Notre pays va mal. Très très mal. Nous sommes plus que jamais prisonniers d’un prisme racial aveuglant, avec une référence systématique et obsessionnelle à la couleur de la peau ou à une supposée "communauté". Une clef de lecture devenue hégémonique, à travers laquelle nous avons tendance à appréhender tous les phénomènes sociaux et politiques. N’importe quel acte administratif et n’importe quelle décision politique ne peuvent échapper à cette logique réductrice. Une implacable lecture raciale qui parasite le débat et compromet les chances de trouver des solutions viables aux différentes polarisations porteuses d’incertitudes.
Nous avions mis en garde contre le discours décomplexé de surenchère véhiculé par des hérauts de la séparation raciale et par des leaders populistes, fossoyeurs de l’unité nationale, dont la conséquence est aujourd’hui cet enferment communautaire et ce repli identitaire frileux, avec des grilles d’analyse simplistes et manichéennes qui transforment n’importe quel acte individuel en une discrimination institutionnelle puis en responsabilité collective.
En classant les Mauritaniens en fonction de leur appartenance ethnique, raciale ou de leur couleur de peau, en réduisant les contradictions sociales à une supposée lutte raciale, en faisant la promotion de solidarités mécaniques au détriment du sentiment d’appartenance nationale, ce discours anti-démocratique alimente le feu de la discorde et finit par dresser les Mauritaniens, les uns contre les autres, favorisant ainsi une logique d’affrontement porteuse de luttes fratricides, susceptible de précipiter le pays vers le chaos.
Cette tendance à tout ramener aux discriminations institutionnelles verse largement dans la dimension symbolique, en simplifiant les problèmes, forcément complexes, et en les réduisant à des dimensions épidermiques ou d’appartenances ethniques, au lieu d’essayer de comprendre et d’analyser les défis structurels, les dysfonctionnements et les problèmes auxquels sont confrontés tel ou tel secteur pour proposer des solutions. D’où cette propension à se situer dans la dénonciation systématique, dénuée de nuance, et à tout expliquer par le prisme de la discrimination, faute d’avoir quelque chose à dire sur le reste. Comme si aucune rationalité ne pourrait exister en dehors d’une telle posture. Pourtant, tout ne se résume pas dans ce pays à une dimension discriminatoire, quand bien même cette dimension est présente en Mauritanie.

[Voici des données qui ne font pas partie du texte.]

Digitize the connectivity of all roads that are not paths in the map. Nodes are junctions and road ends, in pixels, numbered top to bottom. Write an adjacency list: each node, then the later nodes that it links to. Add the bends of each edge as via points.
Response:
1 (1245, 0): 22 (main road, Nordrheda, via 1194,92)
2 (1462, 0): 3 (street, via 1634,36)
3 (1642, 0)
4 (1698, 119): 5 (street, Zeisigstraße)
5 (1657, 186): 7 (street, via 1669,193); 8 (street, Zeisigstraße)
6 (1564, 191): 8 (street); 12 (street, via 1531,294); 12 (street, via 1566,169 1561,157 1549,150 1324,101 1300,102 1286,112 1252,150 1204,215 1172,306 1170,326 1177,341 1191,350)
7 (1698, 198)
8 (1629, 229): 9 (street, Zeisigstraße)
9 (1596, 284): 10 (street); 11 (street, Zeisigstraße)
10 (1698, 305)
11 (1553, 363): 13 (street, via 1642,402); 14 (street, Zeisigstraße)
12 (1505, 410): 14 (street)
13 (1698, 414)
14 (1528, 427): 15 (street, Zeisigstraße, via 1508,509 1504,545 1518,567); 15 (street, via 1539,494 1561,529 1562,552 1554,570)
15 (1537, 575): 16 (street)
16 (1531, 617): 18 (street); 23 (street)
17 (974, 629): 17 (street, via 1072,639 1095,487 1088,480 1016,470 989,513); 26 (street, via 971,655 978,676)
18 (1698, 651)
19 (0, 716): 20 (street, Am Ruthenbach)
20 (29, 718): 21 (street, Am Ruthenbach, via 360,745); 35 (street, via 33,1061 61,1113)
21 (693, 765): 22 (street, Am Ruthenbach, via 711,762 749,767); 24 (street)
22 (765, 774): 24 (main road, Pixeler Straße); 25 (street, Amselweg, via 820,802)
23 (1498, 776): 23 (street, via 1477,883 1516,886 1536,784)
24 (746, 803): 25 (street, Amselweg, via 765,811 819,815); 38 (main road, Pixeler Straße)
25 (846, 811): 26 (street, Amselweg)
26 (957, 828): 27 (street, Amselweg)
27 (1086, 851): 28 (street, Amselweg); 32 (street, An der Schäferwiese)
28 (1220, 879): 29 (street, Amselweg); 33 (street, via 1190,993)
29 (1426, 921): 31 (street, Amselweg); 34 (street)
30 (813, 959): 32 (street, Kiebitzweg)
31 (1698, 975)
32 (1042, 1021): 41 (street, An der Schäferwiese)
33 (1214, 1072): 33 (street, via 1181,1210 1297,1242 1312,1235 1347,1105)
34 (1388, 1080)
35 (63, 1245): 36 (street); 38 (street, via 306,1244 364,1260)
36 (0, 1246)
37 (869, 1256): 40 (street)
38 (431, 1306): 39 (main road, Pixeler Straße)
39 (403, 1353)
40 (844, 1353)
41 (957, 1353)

De manière plus prosaïque, en quoi la cooptation de ministres ou de directeurs supplémentaires, issus de la communauté négro-africaine va-t-elle contribuer à régler les problèmes prosaïques des populations pauvres dans la vallée? En quoi le promotion de généraux Maures au sein de l’armée a-t-elle amélioré les conditions de vie des populations bidhanes démunies au fin fond des Hodh ou dans l’Adrar ? Et en quoi la nomination d’un premier ministre et de plusieurs ministres haratines a comme impact sur la vie des adwabas ?

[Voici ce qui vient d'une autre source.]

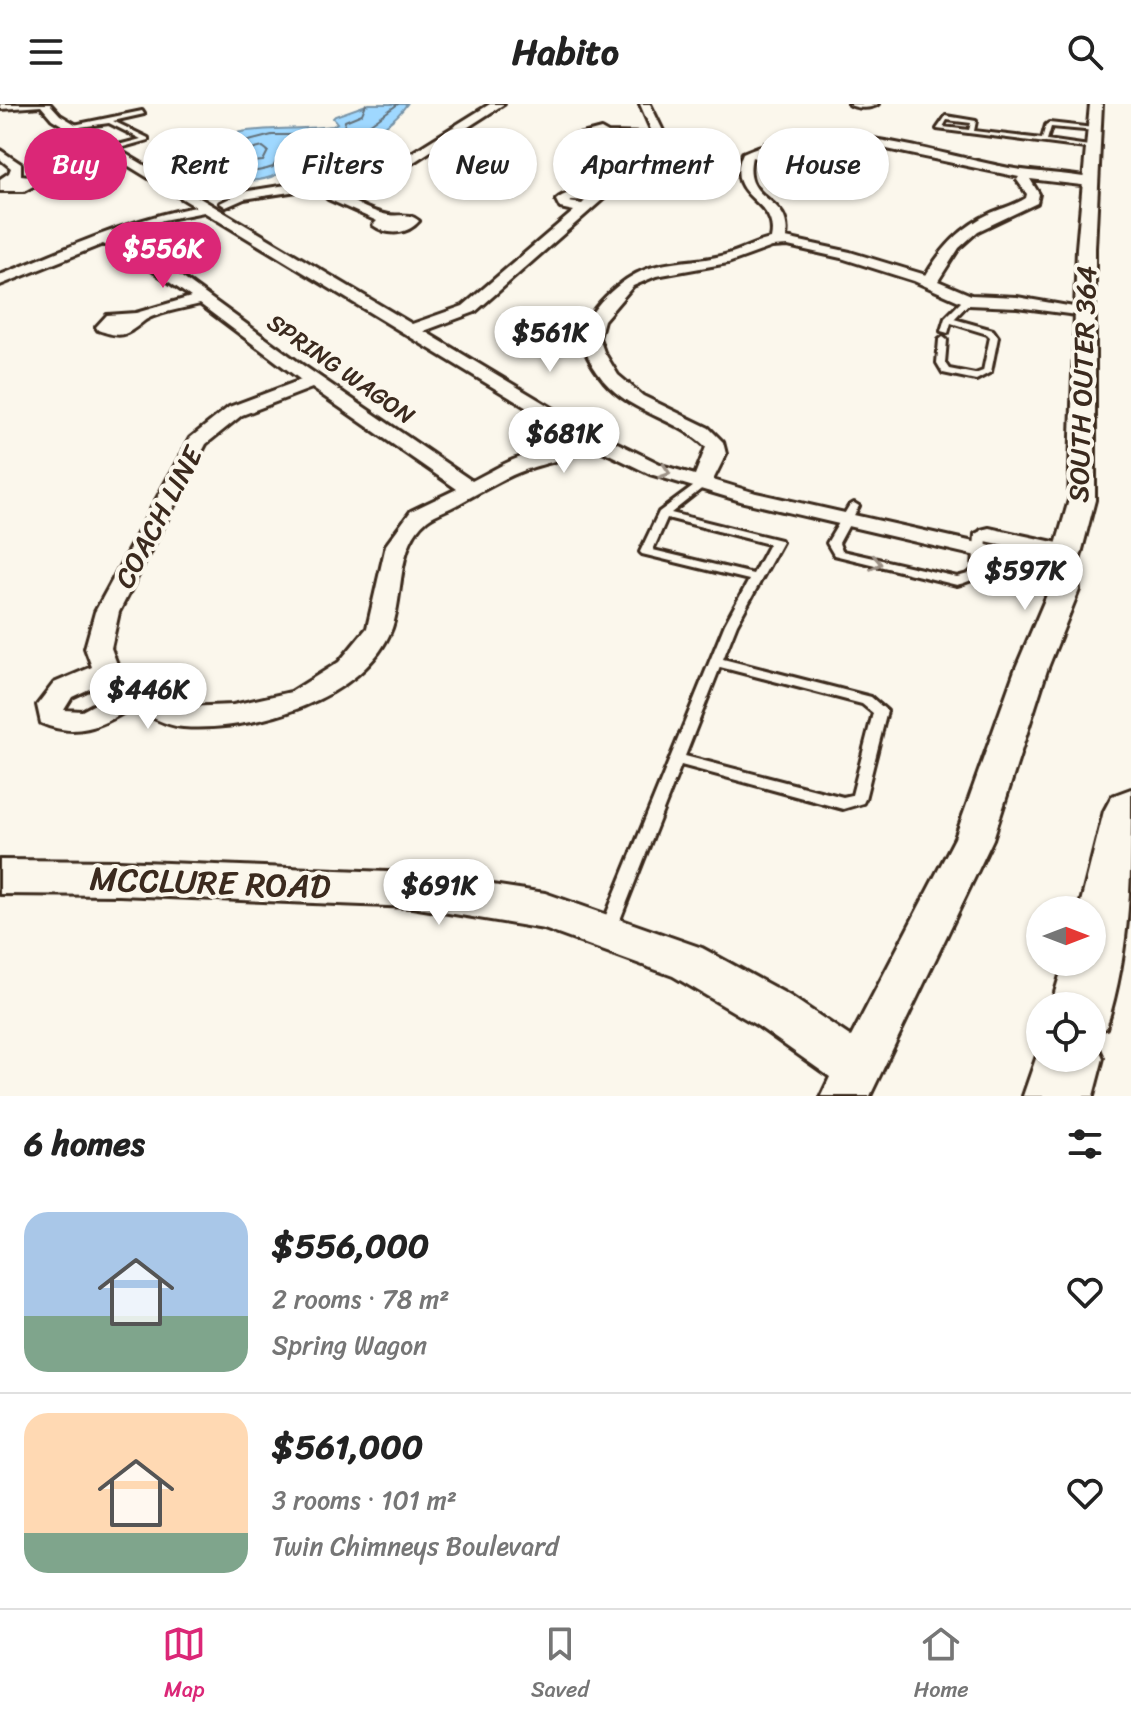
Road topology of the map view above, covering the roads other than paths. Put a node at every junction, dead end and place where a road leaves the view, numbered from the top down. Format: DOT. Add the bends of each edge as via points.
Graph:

En réalité, ces lectures dichotomiques qui prolifèrent sur les réseaux sociaux sont un obstacle à tout dialogue constructif. Nous devons tous nous opposer au terrorisme intellectuel qui voudrait imposer une lecture raciale des problèmes de la Mauritanie. Nous devons inscrire notre action davantage sur un registre de revendication des droits et de promotion d’une citoyenneté fondée sur l’égalité de tous devant la loi et qui renforce l’appartenance à l’Etat, au détriment des communautés.

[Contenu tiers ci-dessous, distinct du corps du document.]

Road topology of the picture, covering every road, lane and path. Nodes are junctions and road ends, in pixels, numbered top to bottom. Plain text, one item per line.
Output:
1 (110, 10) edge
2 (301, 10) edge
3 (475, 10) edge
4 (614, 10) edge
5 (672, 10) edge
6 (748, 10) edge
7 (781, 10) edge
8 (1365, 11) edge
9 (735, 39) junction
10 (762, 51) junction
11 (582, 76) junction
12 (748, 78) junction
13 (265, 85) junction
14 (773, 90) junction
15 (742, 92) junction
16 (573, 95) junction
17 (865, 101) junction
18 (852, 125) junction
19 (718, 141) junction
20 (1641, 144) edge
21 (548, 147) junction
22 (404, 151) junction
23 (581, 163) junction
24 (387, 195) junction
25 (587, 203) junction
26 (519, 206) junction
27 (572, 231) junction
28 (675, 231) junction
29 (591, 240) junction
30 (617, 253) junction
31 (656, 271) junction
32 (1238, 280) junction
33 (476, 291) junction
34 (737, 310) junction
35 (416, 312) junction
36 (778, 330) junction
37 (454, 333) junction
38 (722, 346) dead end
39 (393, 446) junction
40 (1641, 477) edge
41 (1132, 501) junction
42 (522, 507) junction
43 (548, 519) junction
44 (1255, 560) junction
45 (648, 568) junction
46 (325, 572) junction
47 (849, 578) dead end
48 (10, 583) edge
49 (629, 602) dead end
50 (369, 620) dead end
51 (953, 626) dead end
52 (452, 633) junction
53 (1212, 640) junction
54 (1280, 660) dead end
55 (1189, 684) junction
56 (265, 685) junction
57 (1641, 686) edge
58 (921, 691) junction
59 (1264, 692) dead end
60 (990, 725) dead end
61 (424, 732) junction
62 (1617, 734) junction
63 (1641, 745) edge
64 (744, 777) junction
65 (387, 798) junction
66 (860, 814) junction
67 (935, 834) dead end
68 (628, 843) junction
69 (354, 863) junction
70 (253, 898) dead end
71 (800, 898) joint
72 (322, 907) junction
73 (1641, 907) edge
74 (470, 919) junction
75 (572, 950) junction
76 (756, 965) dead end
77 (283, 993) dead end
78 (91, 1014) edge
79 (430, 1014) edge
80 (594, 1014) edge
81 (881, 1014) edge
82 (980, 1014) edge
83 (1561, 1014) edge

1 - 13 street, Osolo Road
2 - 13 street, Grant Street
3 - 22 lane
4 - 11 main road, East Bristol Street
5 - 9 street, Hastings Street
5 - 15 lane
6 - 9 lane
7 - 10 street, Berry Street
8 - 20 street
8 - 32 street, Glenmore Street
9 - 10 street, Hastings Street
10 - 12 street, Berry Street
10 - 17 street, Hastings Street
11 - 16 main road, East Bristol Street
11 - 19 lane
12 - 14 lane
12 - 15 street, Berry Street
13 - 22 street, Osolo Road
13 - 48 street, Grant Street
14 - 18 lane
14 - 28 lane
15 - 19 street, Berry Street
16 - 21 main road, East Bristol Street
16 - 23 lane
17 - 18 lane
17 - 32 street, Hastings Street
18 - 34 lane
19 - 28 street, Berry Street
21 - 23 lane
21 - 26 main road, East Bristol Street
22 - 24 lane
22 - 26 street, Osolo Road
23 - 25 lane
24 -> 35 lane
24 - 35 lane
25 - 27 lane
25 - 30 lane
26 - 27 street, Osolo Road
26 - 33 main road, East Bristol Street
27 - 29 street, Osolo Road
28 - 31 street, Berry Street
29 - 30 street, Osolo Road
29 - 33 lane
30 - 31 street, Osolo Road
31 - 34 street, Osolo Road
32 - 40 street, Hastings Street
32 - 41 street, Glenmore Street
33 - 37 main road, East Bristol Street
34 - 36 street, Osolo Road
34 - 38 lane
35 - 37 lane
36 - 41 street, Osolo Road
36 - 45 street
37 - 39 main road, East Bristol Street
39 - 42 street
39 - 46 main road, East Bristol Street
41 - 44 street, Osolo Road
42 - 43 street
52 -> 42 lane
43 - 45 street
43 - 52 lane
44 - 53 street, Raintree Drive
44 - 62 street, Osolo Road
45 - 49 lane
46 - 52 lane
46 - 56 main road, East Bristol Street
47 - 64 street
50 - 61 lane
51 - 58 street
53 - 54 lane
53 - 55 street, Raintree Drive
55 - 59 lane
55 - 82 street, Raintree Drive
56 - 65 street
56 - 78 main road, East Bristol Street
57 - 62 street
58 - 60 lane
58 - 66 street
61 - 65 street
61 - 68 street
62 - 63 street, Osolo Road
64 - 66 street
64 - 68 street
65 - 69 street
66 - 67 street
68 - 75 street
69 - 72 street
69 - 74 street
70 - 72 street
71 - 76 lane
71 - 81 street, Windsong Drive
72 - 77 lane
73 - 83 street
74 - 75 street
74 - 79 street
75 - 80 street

Nous devons agir avec des politiques ambitieuses, volontaristes et avec l’ampleur requise, en s’en donnant les moyens, pour renforcer l’État de droit, pour réduire les inégalités sociales et garantir une redistribution plus juste des richesses. Nous devons lutter contre la corruption et la pauvreté, éliminer l’esclavage, régler définitivement le passif humanitaire, combattre l’exclusion, l’injustice, l’arbitraire et les discriminations sous toutes leurs formes…et qui touchent de manière indifférenciée une majorité de Mauritaniens, quels que soient leur couleur de peau ou leur appartenance communautaire ou ethnique.